-
Type: Bug
-
Resolution: Fixed
-
Priority: Major - P3
-
Affects Version/s: None
-
Component/s: Replication
-
None
-
Fully Compatible
-
ALL
-
v4.2, v4.0, v3.6, v3.4
-
8
In periodic_kill_secondaries.py we call _kill_secondaries() at the start of each test. For each secondary, that function, disables the rsSyncStopApply failpoint, sleeps 100 ms, then kills the secondary.
In sync_tail.cpp, in _oplogApplication, we have:
if (MONGO_FAIL_POINT(rsSyncApplyStop)) { while (MONGO_FAIL_POINT(rsSyncApplyStop)) { // Tests should not trigger clean shutdown while that failpoint is active. If we // think we need this, we need to think hard about what the behavior should be. if (inShutdown()) { severe() << "Turn off rsSyncApplyStop before attempting clean shutdown"; fassertFailedNoTrace(40304); } sleepmillis(10); } }
I think there's a clear race, if the oplog application thread happens to hang for longer than 100 ms between checking MONGO_FAIL_POINT(rsSyncApplyStop) and checking inShutdown(), then periodic_kill_secondaries.py can turn off the failpoint and start shutting down mongod during that hang. By the time the thread calls inShutdown(), its value is true and we fassert.
As the comment says, we need to think hard about what the behavior should be. One idea is for periodic_kill_secondaries.py to wait to shut down mongod until the mongod code has definitely left the while loop; we could add a log message after the while loop which periodic_kill_secondaries.py could wait for.

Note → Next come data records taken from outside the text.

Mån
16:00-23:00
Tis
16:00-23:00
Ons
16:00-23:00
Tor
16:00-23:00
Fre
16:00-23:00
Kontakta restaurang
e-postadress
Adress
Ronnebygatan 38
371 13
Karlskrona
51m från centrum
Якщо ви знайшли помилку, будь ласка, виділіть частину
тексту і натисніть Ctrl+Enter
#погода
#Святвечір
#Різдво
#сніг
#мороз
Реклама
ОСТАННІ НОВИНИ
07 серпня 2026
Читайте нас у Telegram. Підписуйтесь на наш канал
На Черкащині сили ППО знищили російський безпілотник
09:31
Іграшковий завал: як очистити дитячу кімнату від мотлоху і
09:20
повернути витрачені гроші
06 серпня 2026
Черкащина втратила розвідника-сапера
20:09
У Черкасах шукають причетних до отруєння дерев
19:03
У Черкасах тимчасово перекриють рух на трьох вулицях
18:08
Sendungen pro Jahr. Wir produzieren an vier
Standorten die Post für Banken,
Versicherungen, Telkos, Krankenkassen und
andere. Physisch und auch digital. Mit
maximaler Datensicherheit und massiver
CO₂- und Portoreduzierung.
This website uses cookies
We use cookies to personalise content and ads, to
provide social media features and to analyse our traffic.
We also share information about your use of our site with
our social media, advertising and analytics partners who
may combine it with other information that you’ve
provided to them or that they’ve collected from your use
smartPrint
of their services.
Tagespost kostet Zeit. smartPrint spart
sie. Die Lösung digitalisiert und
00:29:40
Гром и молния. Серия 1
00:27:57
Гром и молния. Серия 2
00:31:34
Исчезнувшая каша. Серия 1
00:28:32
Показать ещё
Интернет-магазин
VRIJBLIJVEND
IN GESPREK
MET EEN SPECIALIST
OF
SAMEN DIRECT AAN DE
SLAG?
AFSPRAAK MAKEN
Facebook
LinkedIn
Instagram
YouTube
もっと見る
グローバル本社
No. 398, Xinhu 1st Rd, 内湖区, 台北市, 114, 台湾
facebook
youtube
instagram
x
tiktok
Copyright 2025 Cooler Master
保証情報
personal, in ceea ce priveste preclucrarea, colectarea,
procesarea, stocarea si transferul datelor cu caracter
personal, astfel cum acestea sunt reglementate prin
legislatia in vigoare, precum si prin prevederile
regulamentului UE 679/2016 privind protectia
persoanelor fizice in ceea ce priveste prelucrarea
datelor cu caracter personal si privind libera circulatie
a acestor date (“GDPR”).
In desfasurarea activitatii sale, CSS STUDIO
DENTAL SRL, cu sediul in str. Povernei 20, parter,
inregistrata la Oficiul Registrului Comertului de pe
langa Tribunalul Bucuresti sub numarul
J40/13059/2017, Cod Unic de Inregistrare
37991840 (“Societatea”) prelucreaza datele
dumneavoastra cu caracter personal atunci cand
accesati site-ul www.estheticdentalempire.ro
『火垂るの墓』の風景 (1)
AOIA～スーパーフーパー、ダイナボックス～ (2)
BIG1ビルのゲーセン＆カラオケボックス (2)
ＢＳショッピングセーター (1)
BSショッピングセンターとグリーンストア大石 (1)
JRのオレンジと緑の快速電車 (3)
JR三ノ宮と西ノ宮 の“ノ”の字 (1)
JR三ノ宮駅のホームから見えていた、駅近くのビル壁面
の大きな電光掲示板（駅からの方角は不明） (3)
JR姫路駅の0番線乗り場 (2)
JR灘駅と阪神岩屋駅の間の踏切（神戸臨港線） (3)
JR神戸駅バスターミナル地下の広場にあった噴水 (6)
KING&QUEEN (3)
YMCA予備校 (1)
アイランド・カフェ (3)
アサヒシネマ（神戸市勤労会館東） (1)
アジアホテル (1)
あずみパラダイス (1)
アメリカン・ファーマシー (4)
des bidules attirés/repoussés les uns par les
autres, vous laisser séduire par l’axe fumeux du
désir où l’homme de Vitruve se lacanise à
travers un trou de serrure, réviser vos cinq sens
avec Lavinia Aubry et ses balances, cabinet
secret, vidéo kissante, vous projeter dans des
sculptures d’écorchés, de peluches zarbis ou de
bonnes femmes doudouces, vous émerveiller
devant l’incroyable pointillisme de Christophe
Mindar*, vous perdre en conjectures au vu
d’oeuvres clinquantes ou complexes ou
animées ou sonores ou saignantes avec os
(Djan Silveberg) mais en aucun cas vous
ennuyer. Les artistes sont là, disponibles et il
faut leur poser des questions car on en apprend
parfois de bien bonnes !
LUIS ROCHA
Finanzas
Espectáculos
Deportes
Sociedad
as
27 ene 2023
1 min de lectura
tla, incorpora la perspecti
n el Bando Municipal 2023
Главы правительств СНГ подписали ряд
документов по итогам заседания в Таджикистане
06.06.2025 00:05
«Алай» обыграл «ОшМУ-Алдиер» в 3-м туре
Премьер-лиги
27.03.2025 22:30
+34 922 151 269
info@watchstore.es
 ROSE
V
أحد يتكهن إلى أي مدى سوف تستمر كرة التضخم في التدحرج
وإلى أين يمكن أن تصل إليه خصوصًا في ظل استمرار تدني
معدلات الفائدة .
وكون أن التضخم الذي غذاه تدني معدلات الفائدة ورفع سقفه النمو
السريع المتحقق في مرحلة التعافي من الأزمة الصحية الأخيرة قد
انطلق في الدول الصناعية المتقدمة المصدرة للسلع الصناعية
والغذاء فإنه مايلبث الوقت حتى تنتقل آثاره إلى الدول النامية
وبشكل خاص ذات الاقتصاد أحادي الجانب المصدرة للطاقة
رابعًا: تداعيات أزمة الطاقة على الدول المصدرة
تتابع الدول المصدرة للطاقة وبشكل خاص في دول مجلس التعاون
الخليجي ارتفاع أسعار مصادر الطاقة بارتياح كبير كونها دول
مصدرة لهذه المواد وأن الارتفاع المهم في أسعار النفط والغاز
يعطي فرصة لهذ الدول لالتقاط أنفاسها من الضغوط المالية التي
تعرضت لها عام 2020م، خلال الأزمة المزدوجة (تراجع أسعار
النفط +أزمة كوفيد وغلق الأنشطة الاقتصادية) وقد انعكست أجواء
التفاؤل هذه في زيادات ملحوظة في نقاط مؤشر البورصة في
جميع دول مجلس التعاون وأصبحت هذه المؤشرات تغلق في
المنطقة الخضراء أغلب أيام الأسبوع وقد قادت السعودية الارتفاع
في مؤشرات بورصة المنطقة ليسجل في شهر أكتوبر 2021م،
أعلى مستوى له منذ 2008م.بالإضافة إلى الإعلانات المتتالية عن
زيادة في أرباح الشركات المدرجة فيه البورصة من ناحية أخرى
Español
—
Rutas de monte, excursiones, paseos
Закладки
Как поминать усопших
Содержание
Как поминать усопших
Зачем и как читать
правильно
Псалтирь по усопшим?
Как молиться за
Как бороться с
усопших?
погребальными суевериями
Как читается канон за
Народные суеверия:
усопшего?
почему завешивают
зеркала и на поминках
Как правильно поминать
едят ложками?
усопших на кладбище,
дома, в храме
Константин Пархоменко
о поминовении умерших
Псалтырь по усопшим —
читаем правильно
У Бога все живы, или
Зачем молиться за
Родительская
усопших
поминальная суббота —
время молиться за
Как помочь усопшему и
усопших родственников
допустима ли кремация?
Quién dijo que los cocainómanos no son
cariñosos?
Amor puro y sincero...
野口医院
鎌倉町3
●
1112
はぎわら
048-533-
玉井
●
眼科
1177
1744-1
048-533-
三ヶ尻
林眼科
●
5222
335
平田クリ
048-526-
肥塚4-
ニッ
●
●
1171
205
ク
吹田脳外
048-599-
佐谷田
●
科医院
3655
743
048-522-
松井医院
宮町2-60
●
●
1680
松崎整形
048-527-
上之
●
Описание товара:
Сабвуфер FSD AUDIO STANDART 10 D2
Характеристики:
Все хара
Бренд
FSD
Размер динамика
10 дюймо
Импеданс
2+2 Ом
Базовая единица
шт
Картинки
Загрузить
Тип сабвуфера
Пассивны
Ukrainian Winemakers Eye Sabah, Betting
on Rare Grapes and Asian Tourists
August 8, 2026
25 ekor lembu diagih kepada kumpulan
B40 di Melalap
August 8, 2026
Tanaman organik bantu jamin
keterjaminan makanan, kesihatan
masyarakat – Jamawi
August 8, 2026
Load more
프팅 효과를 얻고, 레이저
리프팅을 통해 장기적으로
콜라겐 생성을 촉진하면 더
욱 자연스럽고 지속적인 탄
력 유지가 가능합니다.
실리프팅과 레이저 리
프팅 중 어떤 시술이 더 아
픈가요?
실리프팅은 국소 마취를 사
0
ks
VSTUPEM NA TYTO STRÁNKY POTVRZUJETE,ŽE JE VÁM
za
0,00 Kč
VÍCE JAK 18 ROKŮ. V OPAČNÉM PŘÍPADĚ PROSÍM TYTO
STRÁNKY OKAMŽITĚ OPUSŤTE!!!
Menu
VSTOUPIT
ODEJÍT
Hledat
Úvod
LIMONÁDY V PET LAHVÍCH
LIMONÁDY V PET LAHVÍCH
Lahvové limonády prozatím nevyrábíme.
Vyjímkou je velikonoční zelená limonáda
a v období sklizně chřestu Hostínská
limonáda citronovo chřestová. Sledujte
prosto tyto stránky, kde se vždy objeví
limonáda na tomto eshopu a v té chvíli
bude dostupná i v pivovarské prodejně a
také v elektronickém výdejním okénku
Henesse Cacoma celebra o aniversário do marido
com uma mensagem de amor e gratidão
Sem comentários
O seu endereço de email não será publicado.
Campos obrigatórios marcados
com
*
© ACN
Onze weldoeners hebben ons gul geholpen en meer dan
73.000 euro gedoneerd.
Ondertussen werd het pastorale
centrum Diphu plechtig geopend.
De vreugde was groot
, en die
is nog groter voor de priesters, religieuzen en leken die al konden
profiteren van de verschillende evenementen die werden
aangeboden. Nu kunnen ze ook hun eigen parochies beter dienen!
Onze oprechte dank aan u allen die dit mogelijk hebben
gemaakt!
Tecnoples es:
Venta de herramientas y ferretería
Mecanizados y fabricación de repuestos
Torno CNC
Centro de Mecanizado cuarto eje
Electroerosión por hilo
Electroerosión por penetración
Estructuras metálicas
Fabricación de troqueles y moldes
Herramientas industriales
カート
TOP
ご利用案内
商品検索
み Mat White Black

I prefer a different idea: Let's handle the case where rsSyncApplyStop is still enabled when mongod shuts down. As a side effect, this change will also fix the race condition if rsSyncApplyStop is disabled immediately before mongod shuts down. We can simply exit the while loop if inShutdown() is true, and from there we proceed to the normal shutdown path.